Tariff Hikes Will Cancel Out Workers’ 9% Pay Rise
The Trades Union Congress (TUC)–Ghana has issued a sharp warning to government after the Public Utilities Regulatory Commission (PURC) announced fresh utility tariff increases—9.8% for electricity and 15.9% for water—set to take effect on January 1, 2026.
According to the TUC, the timing and scale of the increases amount to a direct attack on workers’ livelihoods, especially as they coincide with the already modest 9% adjustment in the National Daily Minimum Wage and Base Pay scheduled for the same day.
The union says workers were already bruised from 2025, a year in which wages increased by only 10% while electricity tariffs jumped by more than 18%. With inflation and the cost of living still biting, the new hikes feel like “a sudden blow disguised as a New Year gift.”
TUC argues that the 2026 increments effectively neutralise the entire 9% wage adjustment, leaving workers with no real improvement in income. “This is not a case of robbing Peter to pay Paul,” the statement said. “It is government taking back with force what it pretended to give with the other hand.”

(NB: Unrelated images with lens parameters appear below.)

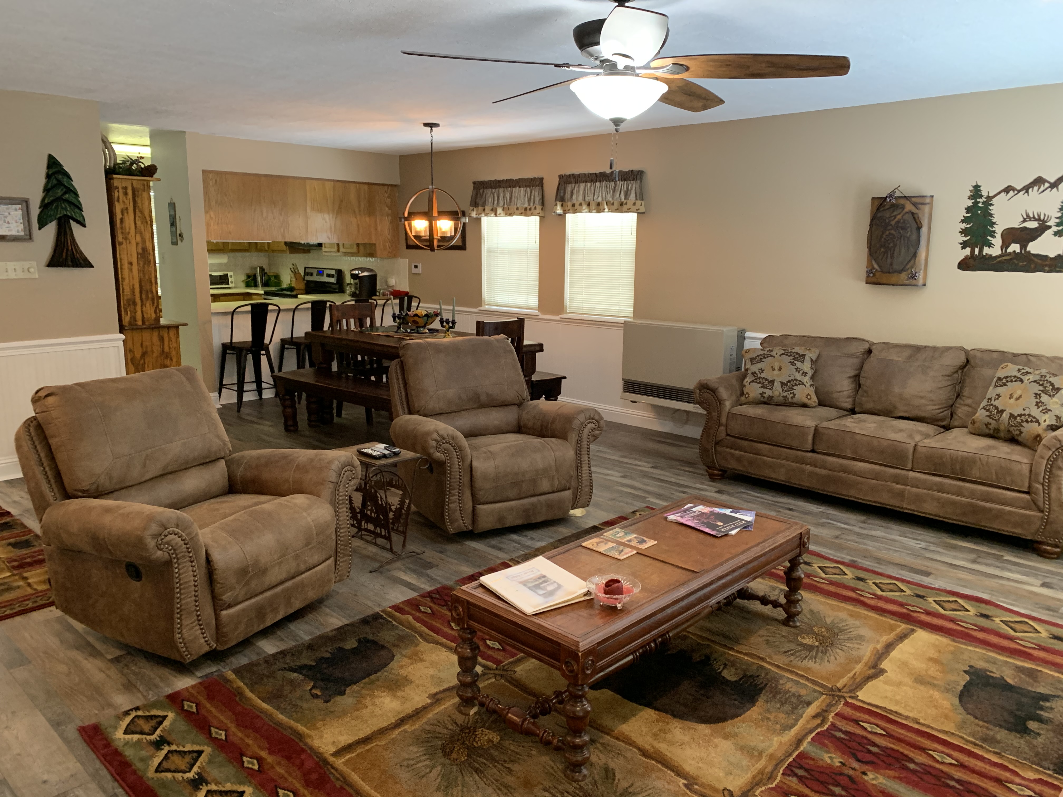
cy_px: 398
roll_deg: -0.8
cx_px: 532
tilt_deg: -11.4
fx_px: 798
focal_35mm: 26
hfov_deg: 67.3
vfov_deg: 53.1
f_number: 1.8
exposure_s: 1/60
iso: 320
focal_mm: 4.25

Describing the increases as insensitive and unjustifiable, the TUC has served notice that it will not accept the new tariffs unless government returns to the negotiation table to revise and enhance the 2026 wage adjustment.
Anything short of this, the union cautions, will trigger nationwide mobilisation of workers to resist the new tariff regime.
The TUC and Organised Labour will hold a press conference on Monday, December 8, 2025, to outline their concerns in detail and announce the industrial actions they intend to pursue if government fails to reconsider the policy.